ビタミンCはミカン約3個分

ビタミンCやビタミンE、葉酸、カリウム、食物繊維と栄養豊富なキウイフルーツ。

ビタミンCやビタミンE、葉酸、カリウム、食物繊維と栄養豊富なキウイフルーツ

キウイフルーツには様々なビタミンやミネラルが含まれますが、特に多く含まれているのがビタミンC。五訂増補日本食品成分表で見ると、100g中に69mg。

これは、ミカン約3個分になり、果物の中でも豊富に含まれています。1日の所要量は100mgとされているので、キウイフルーツ1~2個で十分な量が摂取できます。

ビタミンCは、活性酸素を抑える抗酸化作用があり、抗ストレス作用、美白作用、コラーゲンの合成に必要で美肌のためにもたっぷり摂りたい栄養素です。

また血行を促して若返りのビタミンと言われるビタミンEは、100g中1.3mg含まれています。ビタミンEも、ビタミンC同様に抗酸化作用があり、ビタミンCとビタミンEは、それぞれ単独でとるよりも一緒にとると相乗効果が高まり、抗酸化作用が強くなると言われています。またキウイフルーツには、抗酸化成分のポリフェノールが、果物の中でも比較的多く含まれています。
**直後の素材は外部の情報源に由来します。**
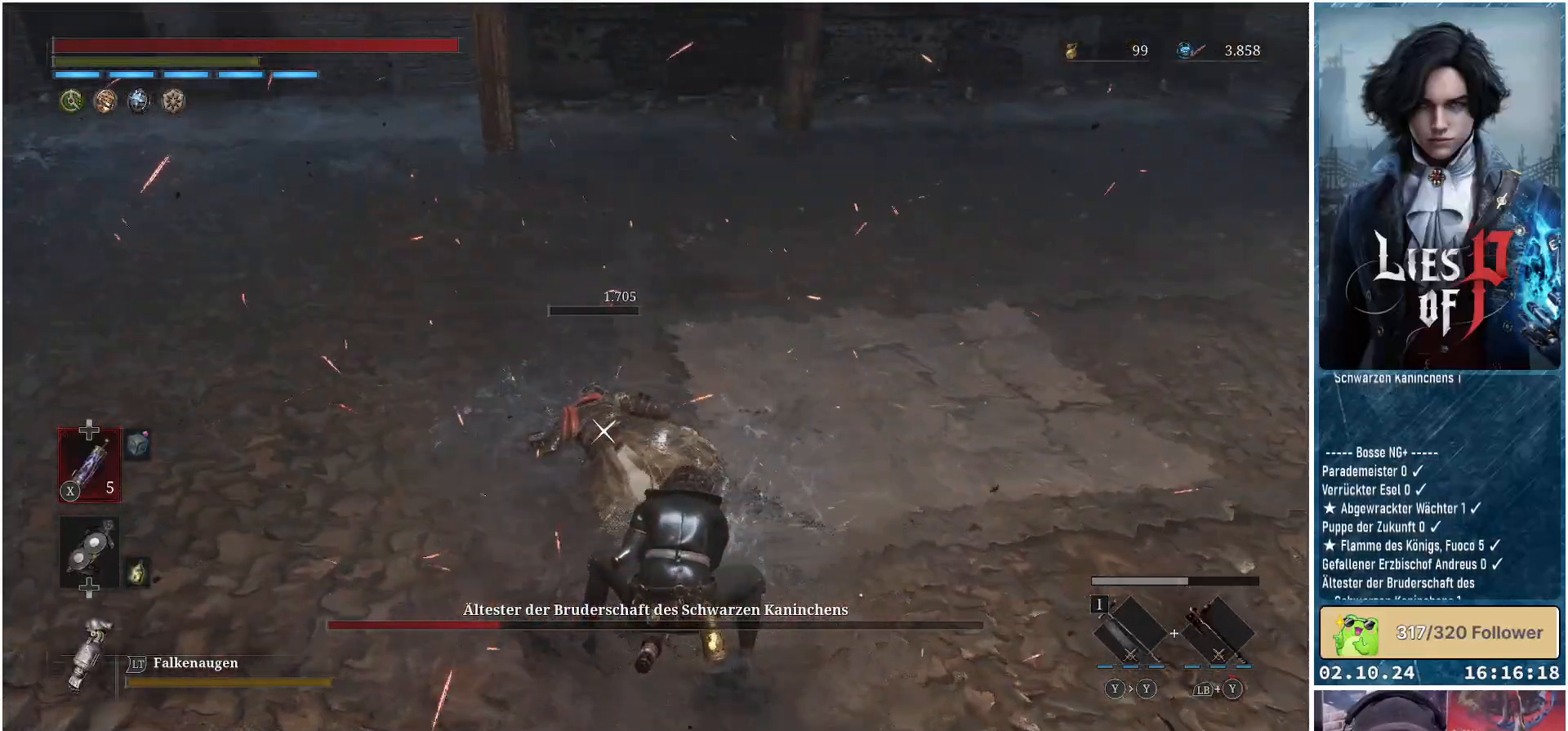
{"buttons": [], "left_stick": "down-left", "right_stick": "right", "events": []}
他にも、不足すると巨赤芽球性貧血、神経障害や腸機能障害などに関わるとされる葉酸、体内のナトリウムとバランスをとっているカリウム、骨や歯の主要成分であり生理機能を調節するカルシウムなども含まれています。

食物繊維やクエン酸も豊富

食物繊維は100中2.5g含まれ、水溶性食物繊維(0.7g/100g)と、不溶性食物繊維(1.8g/100g)どちらも含まれています。2.5gというのは、ミカン3個分、バナナ2個分と同じ量になります。
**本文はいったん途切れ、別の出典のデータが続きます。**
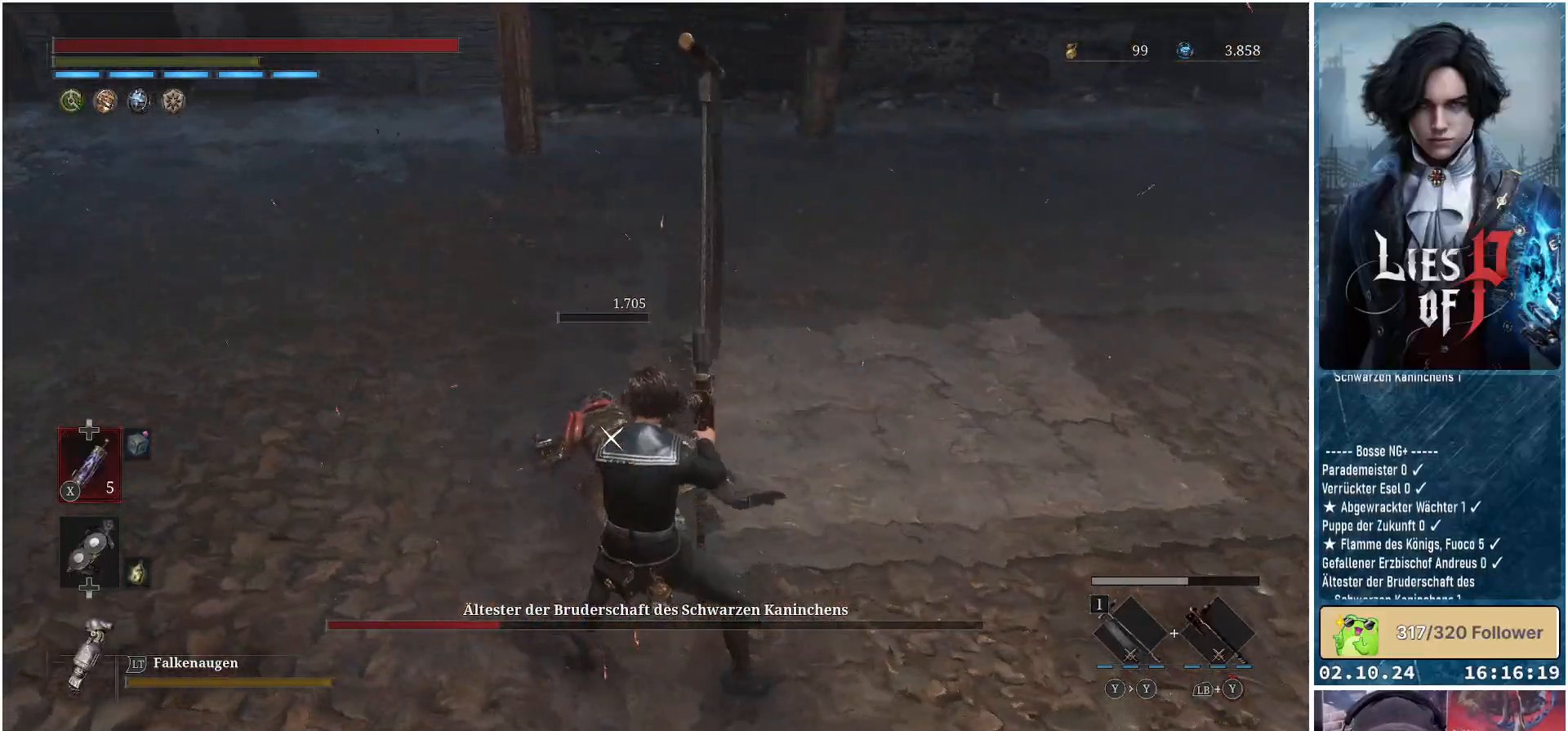
{"buttons": [], "left_stick": "down-left", "right_stick": "right", "events": [[250, "right_stick", "center"], [450, "right_stick", "right"]]}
食物繊維は、腸内環境を整えて便秘を予防・解消するだけでなく、体内の有害物質やコレステロールを排出するなどの働きがあります。

さらに、キウイフルーツには、クエン酸、キナ酸、リンゴ酸などの有機酸が多く含まれています。クエン酸は鉄分やカルシウムの吸収を助けます。

とはいえキウイフルーツは、あくまで食べ物ですから、様々な栄養成分を含んでいるとはいえ、薬のような効果が期待できるものではありません。過大に期待せず、また偏った食べ方はしないようにしましょう。

アクチニジンが、タンパク質の消化を助ける

そのままタベルだけでなく、お肉料理のソースにしても、相性がよいキウイフルーツ。

そのまま食べるだけでなく、お肉料理のソースにしても、相性がよいキウイフルーツ

キウイフルーツには、「アクチニジン」というタンパク質分解酵素が含まれています。このため、肉や魚と一緒に食べると、消化・吸収が良くなります。

少しかためのお肉も、キウイフルーツの果汁につけておいたり、キウイフルーツソースを添えると、柔らかくなります。

ただしこの酵素の働きで、ゼラチンは固まりませんので、気をつけてください。

たまにキウイフルーツを食べた時に舌にチクチク刺激を感じることがありますが、これもアクチニジン、またシュウ酸カルシウムの刺激によるものと考えられています。どちらも食べて安全な成分です。ただし、キウイフルーツやその他の果物がアレルゲンとなる人もいますので、気をつけてください。